Newt想阻止對方做出這種足以引起麻瓜注意的舉動,卻在視線掃過周遭時才發現他們已經穿過街道,正朝著Theseus的公寓前進,要知道剛回倫敦就回家並不是個好選擇,Scamander夫人的關心比破心者更難抵擋,在對方有意識地帶領下,路上麻瓜數量明顯減少許多,這能解釋男人為何在行為上愈來愈隨性,斜眼看到Pickett從衣領爬出蹭上Theseus手指時更感無力。
是的,是的,你們就是一群小叛徒。
「嘿!你可不能就這麼爬過來。」Theseus笑道。
男人輕點Pickett的頭頂,Bowtruckle隨之晃動一下,乖巧地跳回Newt大衣的口袋。Theseus並不是嫌棄牠,Newt明白這一點,他的哥哥可是陪他一點一滴構築箱內空間所有可見與不可見的空間與景物,在餵食怪獸上熟捻程度也不輸自己,Newt不能確定Theseus喜歡怪獸才這麼做,還是單純看在兄弟份上力挺到底。

無論哪一種都值得感激。

「可以想像等你進去時,他們會以最高熱情接待你。」Newt勾起笑容,兩人帶笑的眼角看上去更為相似。
「那可真是我的榮幸。」
兩人就這樣一邊漫無目的的聊天一邊前行,皮鞋踏在土地上趴搭趴搭作響,提醒著他們已經走了不少距離,Newt愈走愈是困惑,他以為走上這段路這是Theseus心血來潮的決定,他不是不能配合,但從下船走到現在過了不少時間,周遭也有幾處不少可以施以消影術的好地點,他卻遲遲沒有動手。
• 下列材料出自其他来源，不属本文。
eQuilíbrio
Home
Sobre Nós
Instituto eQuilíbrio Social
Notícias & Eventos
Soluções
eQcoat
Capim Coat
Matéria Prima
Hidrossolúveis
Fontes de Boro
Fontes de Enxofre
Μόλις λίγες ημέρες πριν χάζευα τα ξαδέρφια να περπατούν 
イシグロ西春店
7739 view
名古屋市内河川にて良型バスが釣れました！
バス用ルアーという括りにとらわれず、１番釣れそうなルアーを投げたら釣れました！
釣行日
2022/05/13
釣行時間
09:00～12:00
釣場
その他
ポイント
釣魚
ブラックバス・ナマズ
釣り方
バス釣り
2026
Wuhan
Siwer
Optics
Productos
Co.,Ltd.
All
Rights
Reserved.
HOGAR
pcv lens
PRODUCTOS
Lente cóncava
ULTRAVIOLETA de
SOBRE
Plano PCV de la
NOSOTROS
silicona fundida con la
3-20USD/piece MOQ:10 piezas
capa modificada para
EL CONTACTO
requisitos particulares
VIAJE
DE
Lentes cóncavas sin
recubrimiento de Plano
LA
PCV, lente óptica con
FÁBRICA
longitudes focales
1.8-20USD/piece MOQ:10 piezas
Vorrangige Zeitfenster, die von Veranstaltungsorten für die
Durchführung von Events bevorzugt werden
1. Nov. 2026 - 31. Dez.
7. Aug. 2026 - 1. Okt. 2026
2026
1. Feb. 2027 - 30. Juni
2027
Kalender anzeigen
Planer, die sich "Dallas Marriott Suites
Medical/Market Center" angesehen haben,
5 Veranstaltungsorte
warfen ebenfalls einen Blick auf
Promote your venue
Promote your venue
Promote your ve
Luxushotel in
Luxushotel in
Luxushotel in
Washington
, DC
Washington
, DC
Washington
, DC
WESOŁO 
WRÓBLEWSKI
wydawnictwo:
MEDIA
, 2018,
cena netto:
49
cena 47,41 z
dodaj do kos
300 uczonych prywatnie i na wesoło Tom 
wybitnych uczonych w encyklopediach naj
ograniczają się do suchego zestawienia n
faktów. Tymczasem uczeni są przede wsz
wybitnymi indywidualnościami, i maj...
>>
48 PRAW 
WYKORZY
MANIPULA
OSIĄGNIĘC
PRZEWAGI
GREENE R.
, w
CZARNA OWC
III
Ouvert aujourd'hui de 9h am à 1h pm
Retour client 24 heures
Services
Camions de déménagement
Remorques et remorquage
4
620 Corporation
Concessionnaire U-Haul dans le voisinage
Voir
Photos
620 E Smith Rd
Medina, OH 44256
從港口至Theseus公寓並不是靠走路就能短時間到達的距離。
他止住腳步。
Theseus毫無意外地跟著聽下,燦綠眼眸綻放一絲惡作劇的光芒。
Newt瞪了他一眼,微韞:「如果我不開口,你是不是真打算帶我走回去?」
「我們很久沒一起散步了。」能拐到這段路途,Theseus相當滿足。
理由聽起來很簡單而直率,但Newt知道若他不制止自家兄長,他真會用步行抵達目的地,早晨時光將會被完全消磨,Theseus熱衷於做出些小動作來考驗兄弟的脾氣。
它毫無意義,男人卻對此熱此不疲。
「如果你還記得,我才剛下船而且從昨天到現在滴水未進。」他想吃一頓早餐、泡進充滿熱水的浴缸以及躺上柔軟的大床,天知道他多久沒有好好睡覺了,「我現在需要的是休息。」
「就快要了Theseus竟沒有要消影的意思。
這話說得極為反常,才要繼續抗議腦內卻靈光一閃止住話語,現在Theseus的態度與平時不同,這代表他注意到自己尚未留心的事情,通常代表危險以及不可預測,正要回過頭就被男人一把扯過,帶到一旁巷弄裡。
TheseusNewt還未反應過來就把人環入懷中,從大衣掏出魔杖指向弟弟身後之處,綠眼變得銳利且充斥警戒,看似空無一物的空間冒出一絲絲黑霧,慢慢旋轉、纏繞並凝聚著。
「你先等等!」知道Theseus已動了殺念,Newt趕緊扣住對方伸直的手臂,阻止他發動攻擊。
「我的確在等你,否則你沒機會說完這句話。」杖尖亮起白光。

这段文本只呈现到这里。